Problem phenomenon
During the server operation and maintenance process, we often encounter this situation, the server disk space usage rate reaches 100%, and business abnormalities occur.
Problem positioning
1. Log in to the server and view it through df -Hl
[root@k8s-master1 ~]# df -Hl File system capacity Used Available Used% Mounting point devtmpfs 8.4G 0 8.4G 0% /dev tmpfs 8.5G 0 8.5G 0% /dev/shm tmpfs 8.5G 774M 7.7G 10% /run tmpfs 8.5G 0 8.5G 0% /sys/fs/cgroup /dev/mapper/centos-root 136G 68G 68G 51% / /dev/sda1 1.1G 238M 827M 23% /boot
2. Find directories or files that take up a large space
Stupid method: In the root directory, use the du -hs command to list the size of space occupied by each directory
[root@k8s-master1 /]# du -hs * 0 bin 194M boot 1012K core.580 0 dev 37M etc 21M home 7.7G kuboard-data 0 lib 0 lib64 0 media 0 mnt 135M opt du: Unable to access"proc/21212/task/21212/fd/3": There is no file or directory du: Unable to access"proc/21212/task/21212/fdinfo/3": There is no file or directory du: Unable to access"proc/21212/fd/3": There is no file or directory du: Unable to access"proc/21212/fdinfo/3": There is no file or directory 0 proc 1.6G root 738M run 0 sbin 0 src 0 srv 0 sys 6.2M tmp 3.2G usr 51G var
A relatively efficient method is to set the directory depth of the query through du's -d parameter, or --max-depth
du -h -d 2|grep [GT] |sort -nr du -h --max-depth=2|grep [GT] |sort -nr #In this way, you can search for large directories that occupy disk space in units of G or T and sort them [root@k8s-master1 /]# du -h -d 1 / 194M /boot 0 /dev du: Unable to access"/proc/24731/task/24731/fd/3": There is no file or directory du: Unable to access"/proc/24731/task/24731/fdinfo/3": There is no file or directory du: Unable to access"/proc/24731/fd/4": There is no file or directory du: Unable to access"/proc/24731/fdinfo/4": There is no file or directory 0 /proc 738M /run 0 /sys 37M /etc 1.6G /root 51G /var 6.2M /tmp 3.2G /usr 21M /home 0 /media 0 /mnt 135M /opt 0 /srv 0 /src 7.7G /kuboard-data 64G /
A highly efficient method, using find for search is more efficient than using du
find / -type f -size +1G -exec du -h {} \; #Find file greater than10GFiles
Encountering problems
After deleting some backup files and log information, the viewing space is still insufficient.
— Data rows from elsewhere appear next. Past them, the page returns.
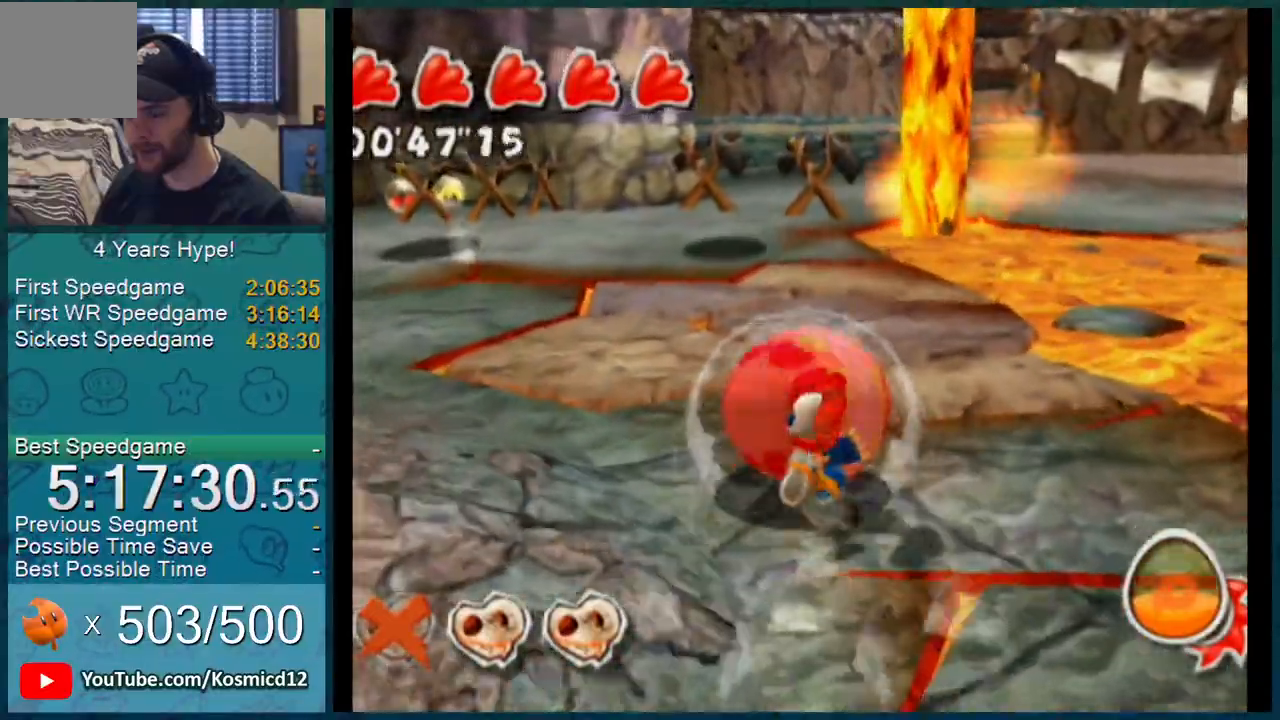
{"buttons": [], "left_stick": "up", "right_stick": "center", "events": []}
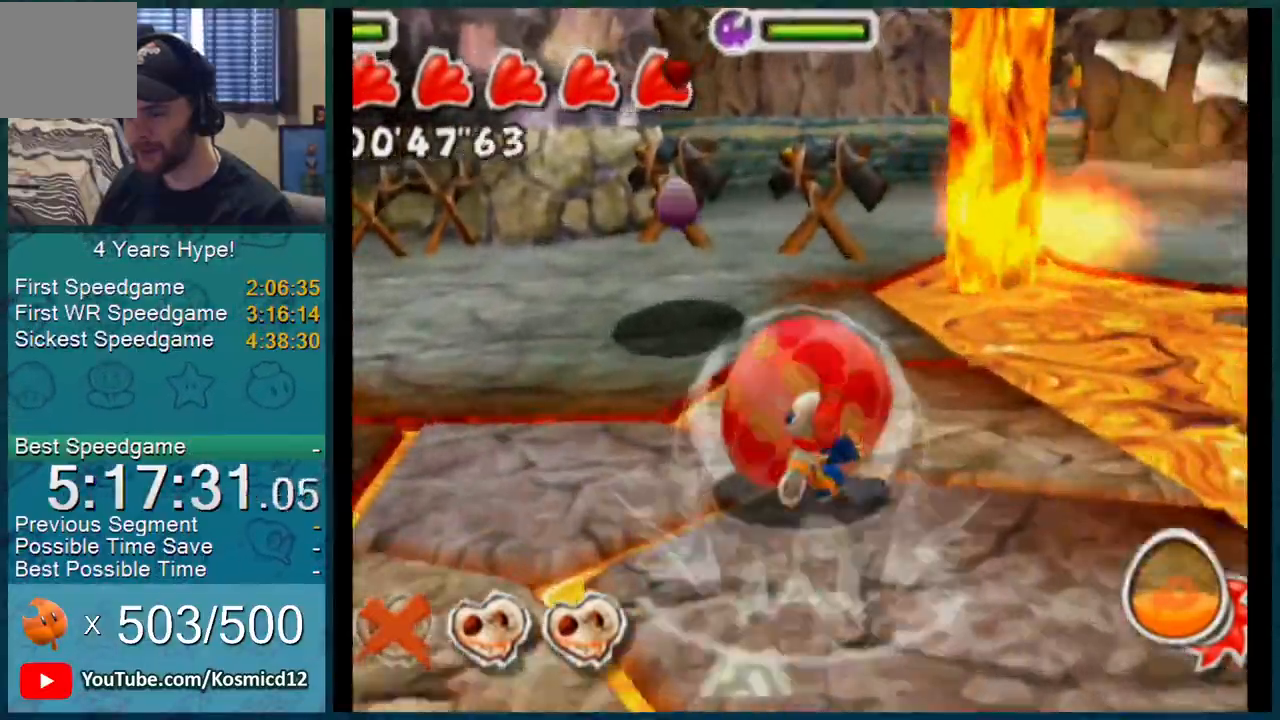
{"buttons": [], "left_stick": "up", "right_stick": "center"}
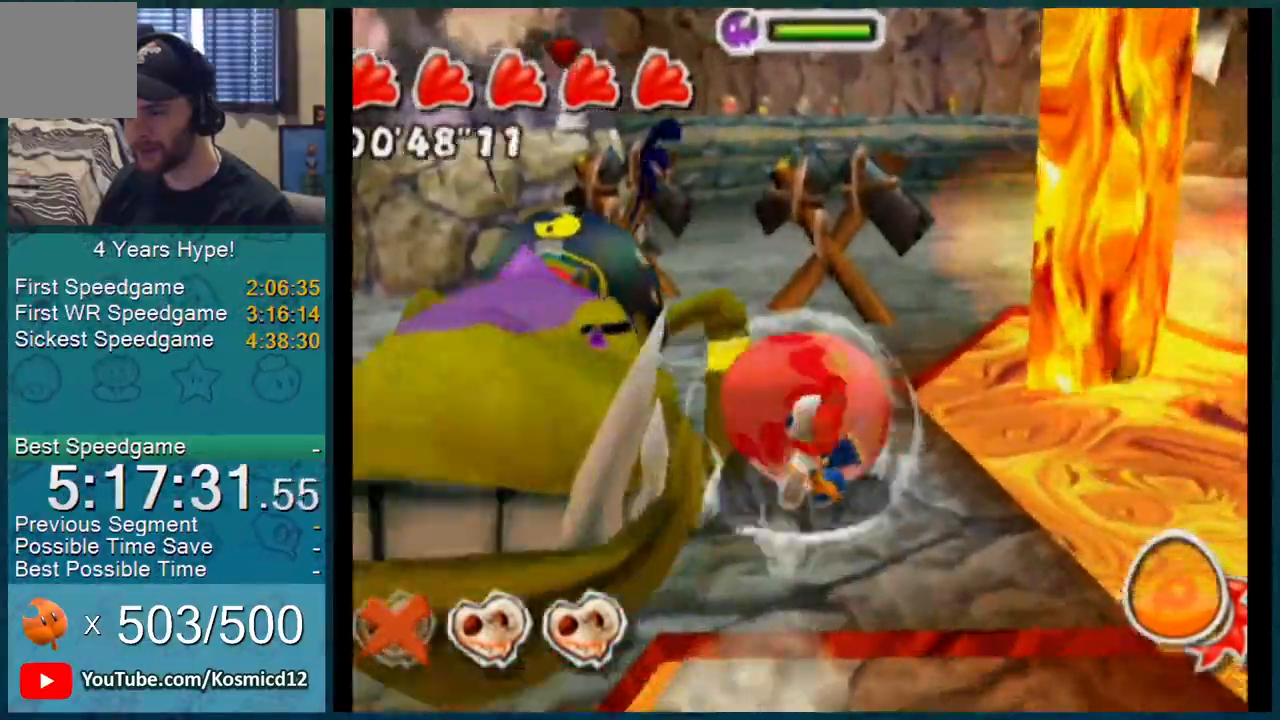
{"buttons": [], "left_stick": "up", "right_stick": "center", "events": []}
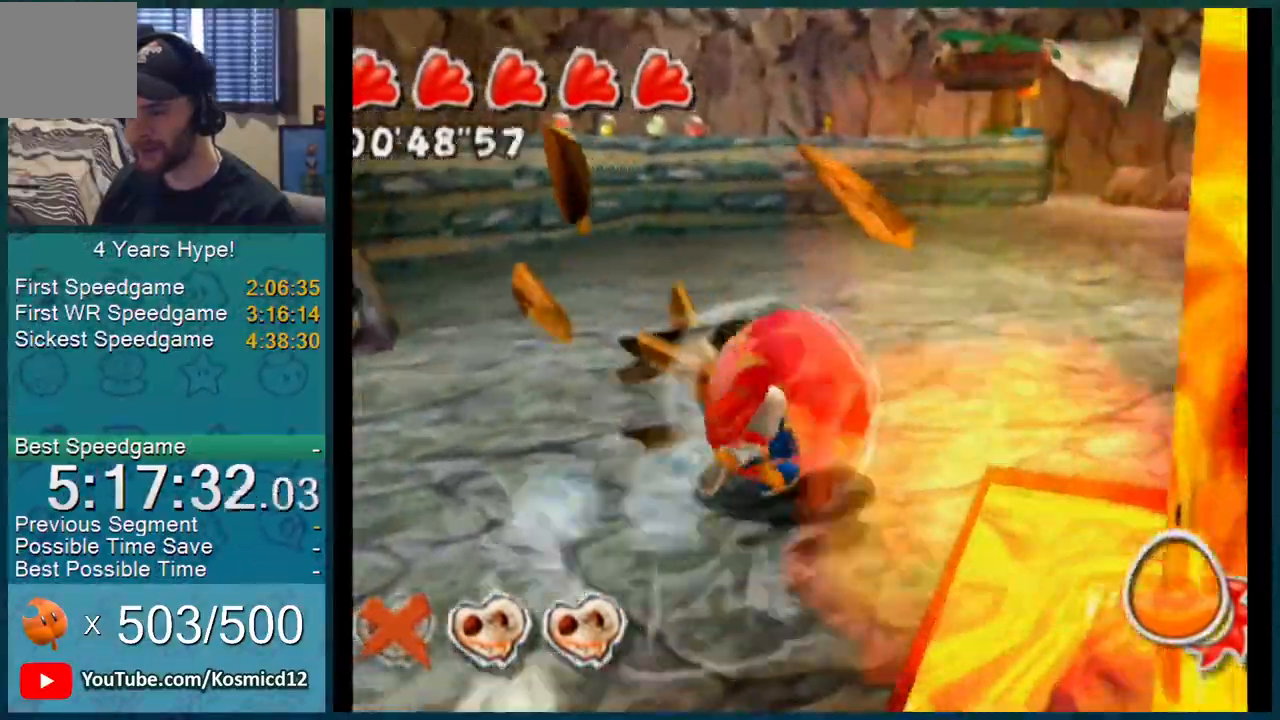
{"buttons": [], "left_stick": "up", "right_stick": "up-right", "events": [[451, "right_stick", "up-right"]]}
I found that the deleted logs were not released.
Reasons for not freeing disk space:
In Linux or Unix systems, deleting a file through rm or file manager will unlink it from the file system's folder structure. However, assuming that the file is opened (a process is in use), the process will still be able to read the file and the disk space is always occupied. What I deleted was nginx's access log file, which was being used when deleting.
How to deal with it
[root@local ~]# lsof |grep deleted nginx 4399 root 38w REG 253,0 19304448 10835682 /var/nginx/logs/ (deleted) nginx 4399 root 39w REG 253,0 3502080 10835684 /var/nginx/logs/ (deleted) nginx 4401 nobody 38w REG 253,0 19304448 10835682 /var/nginx/logs/ (deleted) nginx 4401 nobody 39w REG 253,0 3502080 10835684 /var/nginx/logs/ (deleted)
From the output results, you can see that /var/nginx/logs/ and \ are still in use, so the space is not released.
So how to release the process?
- Method 1: Directly kill the corresponding process, or stop the application using this file, so that the operating system can actively recycle disk space.
- Method 2: When cleaning the large log file that is being read and written in the future, use the echo "" > command directly, which means that the file is empty, which does not affect the use of the service. The file size is also controlled and the disk space is also freed.
Summarize
The above is personal experience. I hope you can give you a reference and I hope you can support me more.